EXERCISE GOAL> In your copy, each line below is repeated exactly and no image appears.

Records from a collection>
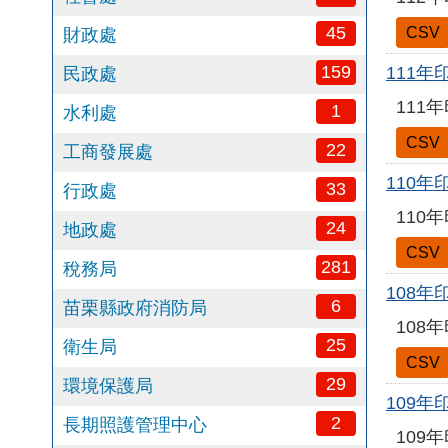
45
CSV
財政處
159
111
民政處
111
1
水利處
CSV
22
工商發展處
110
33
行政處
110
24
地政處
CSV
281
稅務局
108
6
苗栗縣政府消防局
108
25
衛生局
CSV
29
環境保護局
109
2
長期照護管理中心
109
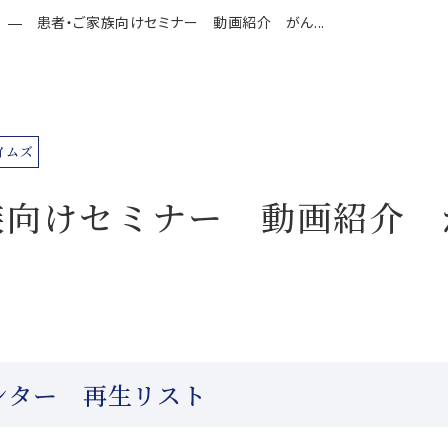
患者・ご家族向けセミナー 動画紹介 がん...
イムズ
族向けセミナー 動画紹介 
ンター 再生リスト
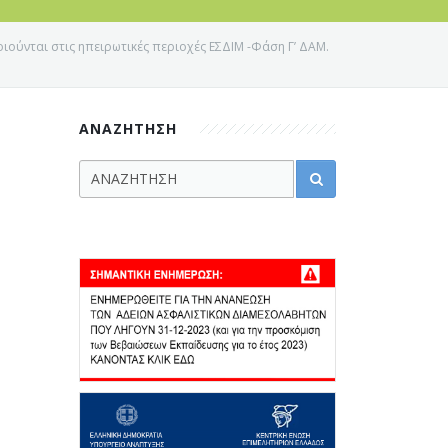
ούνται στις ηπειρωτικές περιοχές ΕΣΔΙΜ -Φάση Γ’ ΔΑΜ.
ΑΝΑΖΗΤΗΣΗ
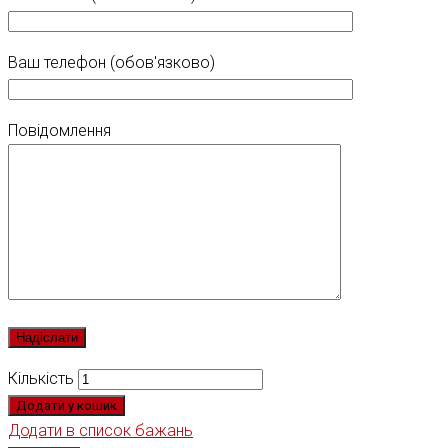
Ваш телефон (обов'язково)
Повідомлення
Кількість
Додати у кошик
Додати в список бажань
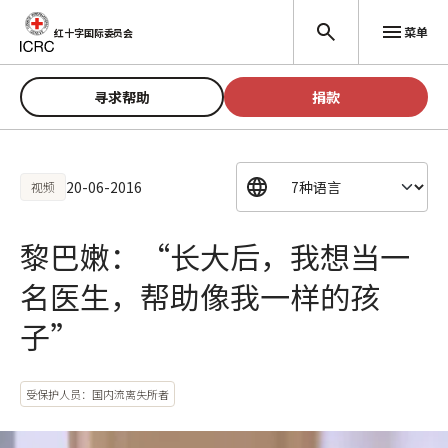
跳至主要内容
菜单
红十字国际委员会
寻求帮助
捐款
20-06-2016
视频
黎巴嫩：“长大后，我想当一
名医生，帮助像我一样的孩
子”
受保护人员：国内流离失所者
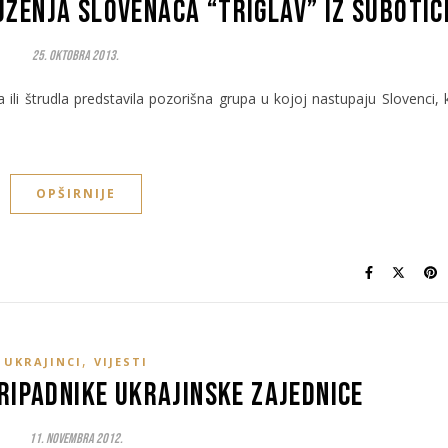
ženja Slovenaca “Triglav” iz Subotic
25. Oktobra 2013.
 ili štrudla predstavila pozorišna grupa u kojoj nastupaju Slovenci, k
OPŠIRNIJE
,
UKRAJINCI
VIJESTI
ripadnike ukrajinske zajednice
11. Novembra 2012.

ANSWER TO THIS TASK>
45
CSV
財政處
159
111
民政處
111
1
水利處
CSV
22
工商發展處
110
33
行政處
110
24
地政處
CSV
281
稅務局
108
6
苗栗縣政府消防局
108
25
衛生局
CSV
29
環境保護局
109
2
長期照護管理中心
109
患者・ご家族向けセミナー 動画紹介 がん...
イムズ
族向けセミナー 動画紹介 
ンター 再生リスト
ούνται στις ηπειρωτικές περιοχές ΕΣΔΙΜ -Φάση Γ’ ΔΑΜ.
ΑΝΑΖΗΤΗΣΗ
Ваш телефон (обов'язково)
Повідомлення
Кількість
Додати у кошик
Додати в список бажань
跳至主要内容
菜单
红十字国际委员会
寻求帮助
捐款
20-06-2016
视频
黎巴嫩：“长大后，我想当一
名医生，帮助像我一样的孩
子”
受保护人员：国内流离失所者
ženja Slovenaca “Triglav” iz Subotic
25. Oktobra 2013.
 ili štrudla predstavila pozorišna grupa u kojoj nastupaju Slovenci, k
OPŠIRNIJE
,
UKRAJINCI
VIJESTI
ripadnike ukrajinske zajednice
11. Novembra 2012.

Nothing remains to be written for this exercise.